Reproduce every line of the material below without changing anything.

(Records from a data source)
++++
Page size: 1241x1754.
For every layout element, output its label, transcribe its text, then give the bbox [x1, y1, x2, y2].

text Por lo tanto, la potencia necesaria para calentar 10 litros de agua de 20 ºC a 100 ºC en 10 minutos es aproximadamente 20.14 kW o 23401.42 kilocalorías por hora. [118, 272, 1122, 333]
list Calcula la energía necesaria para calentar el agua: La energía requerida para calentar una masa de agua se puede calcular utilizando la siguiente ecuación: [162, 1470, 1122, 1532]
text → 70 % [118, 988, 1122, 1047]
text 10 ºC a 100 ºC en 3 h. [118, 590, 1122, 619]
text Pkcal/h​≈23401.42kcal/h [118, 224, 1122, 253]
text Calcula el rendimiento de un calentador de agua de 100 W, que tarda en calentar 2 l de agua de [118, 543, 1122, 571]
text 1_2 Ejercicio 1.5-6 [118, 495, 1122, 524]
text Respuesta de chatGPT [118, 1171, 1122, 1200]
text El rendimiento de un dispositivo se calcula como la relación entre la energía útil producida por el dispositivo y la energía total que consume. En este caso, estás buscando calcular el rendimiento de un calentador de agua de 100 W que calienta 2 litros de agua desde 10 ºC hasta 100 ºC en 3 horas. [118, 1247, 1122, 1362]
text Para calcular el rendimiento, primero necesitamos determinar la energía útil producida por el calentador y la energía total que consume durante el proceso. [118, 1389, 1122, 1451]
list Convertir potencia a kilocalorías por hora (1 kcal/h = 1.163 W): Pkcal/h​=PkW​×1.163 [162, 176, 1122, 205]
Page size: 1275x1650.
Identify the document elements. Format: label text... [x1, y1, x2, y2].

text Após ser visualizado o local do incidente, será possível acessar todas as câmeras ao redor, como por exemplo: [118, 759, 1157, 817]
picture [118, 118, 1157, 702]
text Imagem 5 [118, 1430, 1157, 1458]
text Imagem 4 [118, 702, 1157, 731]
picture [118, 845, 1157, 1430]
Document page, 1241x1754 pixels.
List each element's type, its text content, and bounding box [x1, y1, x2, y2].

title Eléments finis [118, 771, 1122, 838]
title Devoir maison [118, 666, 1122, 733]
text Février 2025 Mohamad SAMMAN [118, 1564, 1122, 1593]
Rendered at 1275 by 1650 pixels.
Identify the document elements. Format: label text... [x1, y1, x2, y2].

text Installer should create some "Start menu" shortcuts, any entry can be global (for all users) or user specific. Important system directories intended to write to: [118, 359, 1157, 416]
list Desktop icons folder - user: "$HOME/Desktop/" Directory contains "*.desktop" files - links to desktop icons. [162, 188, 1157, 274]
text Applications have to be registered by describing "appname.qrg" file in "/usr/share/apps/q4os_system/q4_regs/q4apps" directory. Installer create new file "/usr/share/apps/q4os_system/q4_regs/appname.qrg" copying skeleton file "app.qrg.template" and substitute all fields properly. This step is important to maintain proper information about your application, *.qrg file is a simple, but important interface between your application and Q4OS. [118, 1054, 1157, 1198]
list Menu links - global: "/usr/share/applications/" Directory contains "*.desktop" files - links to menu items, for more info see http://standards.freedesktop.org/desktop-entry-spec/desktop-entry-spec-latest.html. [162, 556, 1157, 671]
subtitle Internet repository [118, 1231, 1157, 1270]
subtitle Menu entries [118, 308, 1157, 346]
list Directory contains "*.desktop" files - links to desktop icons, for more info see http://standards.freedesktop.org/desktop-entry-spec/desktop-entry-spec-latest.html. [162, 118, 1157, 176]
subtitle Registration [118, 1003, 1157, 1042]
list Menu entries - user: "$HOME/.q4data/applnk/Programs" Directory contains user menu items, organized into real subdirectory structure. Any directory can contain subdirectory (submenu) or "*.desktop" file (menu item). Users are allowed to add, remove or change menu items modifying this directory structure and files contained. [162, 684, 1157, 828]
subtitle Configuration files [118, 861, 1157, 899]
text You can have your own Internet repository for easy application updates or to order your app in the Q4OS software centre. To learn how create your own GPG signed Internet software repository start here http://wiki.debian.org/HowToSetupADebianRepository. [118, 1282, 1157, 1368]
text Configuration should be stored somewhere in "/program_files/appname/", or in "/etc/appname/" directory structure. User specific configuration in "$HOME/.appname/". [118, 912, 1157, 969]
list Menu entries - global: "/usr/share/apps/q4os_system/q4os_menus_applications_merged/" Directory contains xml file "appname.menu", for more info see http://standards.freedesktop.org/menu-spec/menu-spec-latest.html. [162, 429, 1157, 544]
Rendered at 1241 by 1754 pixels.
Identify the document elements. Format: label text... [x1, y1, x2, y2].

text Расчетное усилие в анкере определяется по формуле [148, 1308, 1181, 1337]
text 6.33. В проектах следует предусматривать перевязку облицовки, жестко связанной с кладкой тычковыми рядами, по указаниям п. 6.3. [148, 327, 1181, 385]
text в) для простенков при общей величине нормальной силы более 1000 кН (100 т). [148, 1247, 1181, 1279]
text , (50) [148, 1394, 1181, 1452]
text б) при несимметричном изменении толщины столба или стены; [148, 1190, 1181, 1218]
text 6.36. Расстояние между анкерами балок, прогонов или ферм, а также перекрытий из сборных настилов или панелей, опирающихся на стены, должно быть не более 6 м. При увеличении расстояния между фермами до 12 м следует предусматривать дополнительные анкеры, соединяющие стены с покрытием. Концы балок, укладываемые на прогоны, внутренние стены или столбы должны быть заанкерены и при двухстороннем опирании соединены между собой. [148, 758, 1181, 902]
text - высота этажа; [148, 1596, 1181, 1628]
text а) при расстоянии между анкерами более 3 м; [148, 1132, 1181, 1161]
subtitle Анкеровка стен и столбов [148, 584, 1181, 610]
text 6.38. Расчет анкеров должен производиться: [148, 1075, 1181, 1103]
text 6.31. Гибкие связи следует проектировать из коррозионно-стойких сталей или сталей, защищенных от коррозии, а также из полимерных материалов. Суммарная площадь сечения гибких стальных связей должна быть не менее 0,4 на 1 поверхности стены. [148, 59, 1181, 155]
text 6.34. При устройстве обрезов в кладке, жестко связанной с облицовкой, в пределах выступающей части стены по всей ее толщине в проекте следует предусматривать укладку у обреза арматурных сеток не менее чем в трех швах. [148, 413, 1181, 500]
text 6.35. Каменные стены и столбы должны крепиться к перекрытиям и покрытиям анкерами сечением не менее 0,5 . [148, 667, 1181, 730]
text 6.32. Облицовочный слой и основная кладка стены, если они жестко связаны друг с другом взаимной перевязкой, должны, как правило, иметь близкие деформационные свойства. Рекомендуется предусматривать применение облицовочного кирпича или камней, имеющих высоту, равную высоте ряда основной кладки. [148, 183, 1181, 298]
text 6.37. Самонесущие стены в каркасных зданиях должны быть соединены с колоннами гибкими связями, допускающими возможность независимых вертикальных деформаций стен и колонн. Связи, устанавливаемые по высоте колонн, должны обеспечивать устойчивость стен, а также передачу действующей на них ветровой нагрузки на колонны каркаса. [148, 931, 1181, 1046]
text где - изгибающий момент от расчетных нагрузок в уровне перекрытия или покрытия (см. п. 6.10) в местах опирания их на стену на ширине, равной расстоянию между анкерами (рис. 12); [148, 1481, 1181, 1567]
++++
> **Solution**
Page size: 1241x1754.
For every layout element, output its label, transcribe its text, then give the bbox [x1, y1, x2, y2].

text Por lo tanto, la potencia necesaria para calentar 10 litros de agua de 20 ºC a 100 ºC en 10 minutos es aproximadamente 20.14 kW o 23401.42 kilocalorías por hora. [118, 272, 1122, 333]
list Calcula la energía necesaria para calentar el agua: La energía requerida para calentar una masa de agua se puede calcular utilizando la siguiente ecuación: [162, 1470, 1122, 1532]
text → 70 % [118, 988, 1122, 1047]
text 10 ºC a 100 ºC en 3 h. [118, 590, 1122, 619]
text Pkcal/h​≈23401.42kcal/h [118, 224, 1122, 253]
text Calcula el rendimiento de un calentador de agua de 100 W, que tarda en calentar 2 l de agua de [118, 543, 1122, 571]
text 1_2 Ejercicio 1.5-6 [118, 495, 1122, 524]
text Respuesta de chatGPT [118, 1171, 1122, 1200]
text El rendimiento de un dispositivo se calcula como la relación entre la energía útil producida por el dispositivo y la energía total que consume. En este caso, estás buscando calcular el rendimiento de un calentador de agua de 100 W que calienta 2 litros de agua desde 10 ºC hasta 100 ºC en 3 horas. [118, 1247, 1122, 1362]
text Para calcular el rendimiento, primero necesitamos determinar la energía útil producida por el calentador y la energía total que consume durante el proceso. [118, 1389, 1122, 1451]
list Convertir potencia a kilocalorías por hora (1 kcal/h = 1.163 W): Pkcal/h​=PkW​×1.163 [162, 176, 1122, 205]
Page size: 1275x1650.
Identify the document elements. Format: label text... [x1, y1, x2, y2].

text Após ser visualizado o local do incidente, será possível acessar todas as câmeras ao redor, como por exemplo: [118, 759, 1157, 817]
picture [118, 118, 1157, 702]
text Imagem 5 [118, 1430, 1157, 1458]
text Imagem 4 [118, 702, 1157, 731]
picture [118, 845, 1157, 1430]
Document page, 1241x1754 pixels.
List each element's type, its text content, and bounding box [x1, y1, x2, y2].

title Eléments finis [118, 771, 1122, 838]
title Devoir maison [118, 666, 1122, 733]
text Février 2025 Mohamad SAMMAN [118, 1564, 1122, 1593]
Rendered at 1275 by 1650 pixels.
Identify the document elements. Format: label text... [x1, y1, x2, y2].

text Installer should create some "Start menu" shortcuts, any entry can be global (for all users) or user specific. Important system directories intended to write to: [118, 359, 1157, 416]
list Desktop icons folder - user: "$HOME/Desktop/" Directory contains "*.desktop" files - links to desktop icons. [162, 188, 1157, 274]
text Applications have to be registered by describing "appname.qrg" file in "/usr/share/apps/q4os_system/q4_regs/q4apps" directory. Installer create new file "/usr/share/apps/q4os_system/q4_regs/appname.qrg" copying skeleton file "app.qrg.template" and substitute all fields properly. This step is important to maintain proper information about your application, *.qrg file is a simple, but important interface between your application and Q4OS. [118, 1054, 1157, 1198]
list Menu links - global: "/usr/share/applications/" Directory contains "*.desktop" files - links to menu items, for more info see http://standards.freedesktop.org/desktop-entry-spec/desktop-entry-spec-latest.html. [162, 556, 1157, 671]
subtitle Internet repository [118, 1231, 1157, 1270]
subtitle Menu entries [118, 308, 1157, 346]
list Directory contains "*.desktop" files - links to desktop icons, for more info see http://standards.freedesktop.org/desktop-entry-spec/desktop-entry-spec-latest.html. [162, 118, 1157, 176]
subtitle Registration [118, 1003, 1157, 1042]
list Menu entries - user: "$HOME/.q4data/applnk/Programs" Directory contains user menu items, organized into real subdirectory structure. Any directory can contain subdirectory (submenu) or "*.desktop" file (menu item). Users are allowed to add, remove or change menu items modifying this directory structure and files contained. [162, 684, 1157, 828]
subtitle Configuration files [118, 861, 1157, 899]
text You can have your own Internet repository for easy application updates or to order your app in the Q4OS software centre. To learn how create your own GPG signed Internet software repository start here http://wiki.debian.org/HowToSetupADebianRepository. [118, 1282, 1157, 1368]
text Configuration should be stored somewhere in "/program_files/appname/", or in "/etc/appname/" directory structure. User specific configuration in "$HOME/.appname/". [118, 912, 1157, 969]
list Menu entries - global: "/usr/share/apps/q4os_system/q4os_menus_applications_merged/" Directory contains xml file "appname.menu", for more info see http://standards.freedesktop.org/menu-spec/menu-spec-latest.html. [162, 429, 1157, 544]
Rendered at 1241 by 1754 pixels.
Identify the document elements. Format: label text... [x1, y1, x2, y2].

text Расчетное усилие в анкере определяется по формуле [148, 1308, 1181, 1337]
text 6.33. В проектах следует предусматривать перевязку облицовки, жестко связанной с кладкой тычковыми рядами, по указаниям п. 6.3. [148, 327, 1181, 385]
text в) для простенков при общей величине нормальной силы более 1000 кН (100 т). [148, 1247, 1181, 1279]
text , (50) [148, 1394, 1181, 1452]
text б) при несимметричном изменении толщины столба или стены; [148, 1190, 1181, 1218]
text 6.36. Расстояние между анкерами балок, прогонов или ферм, а также перекрытий из сборных настилов или панелей, опирающихся на стены, должно быть не более 6 м. При увеличении расстояния между фермами до 12 м следует предусматривать дополнительные анкеры, соединяющие стены с покрытием. Концы балок, укладываемые на прогоны, внутренние стены или столбы должны быть заанкерены и при двухстороннем опирании соединены между собой. [148, 758, 1181, 902]
text - высота этажа; [148, 1596, 1181, 1628]
text а) при расстоянии между анкерами более 3 м; [148, 1132, 1181, 1161]
subtitle Анкеровка стен и столбов [148, 584, 1181, 610]
text 6.38. Расчет анкеров должен производиться: [148, 1075, 1181, 1103]
text 6.31. Гибкие связи следует проектировать из коррозионно-стойких сталей или сталей, защищенных от коррозии, а также из полимерных материалов. Суммарная площадь сечения гибких стальных связей должна быть не менее 0,4 на 1 поверхности стены. [148, 59, 1181, 155]
text 6.34. При устройстве обрезов в кладке, жестко связанной с облицовкой, в пределах выступающей части стены по всей ее толщине в проекте следует предусматривать укладку у обреза арматурных сеток не менее чем в трех швах. [148, 413, 1181, 500]
text 6.35. Каменные стены и столбы должны крепиться к перекрытиям и покрытиям анкерами сечением не менее 0,5 . [148, 667, 1181, 730]
text 6.32. Облицовочный слой и основная кладка стены, если они жестко связаны друг с другом взаимной перевязкой, должны, как правило, иметь близкие деформационные свойства. Рекомендуется предусматривать применение облицовочного кирпича или камней, имеющих высоту, равную высоте ряда основной кладки. [148, 183, 1181, 298]
text 6.37. Самонесущие стены в каркасных зданиях должны быть соединены с колоннами гибкими связями, допускающими возможность независимых вертикальных деформаций стен и колонн. Связи, устанавливаемые по высоте колонн, должны обеспечивать устойчивость стен, а также передачу действующей на них ветровой нагрузки на колонны каркаса. [148, 931, 1181, 1046]
text где - изгибающий момент от расчетных нагрузок в уровне перекрытия или покрытия (см. п. 6.10) в местах опирания их на стену на ширине, равной расстоянию между анкерами (рис. 12); [148, 1481, 1181, 1567]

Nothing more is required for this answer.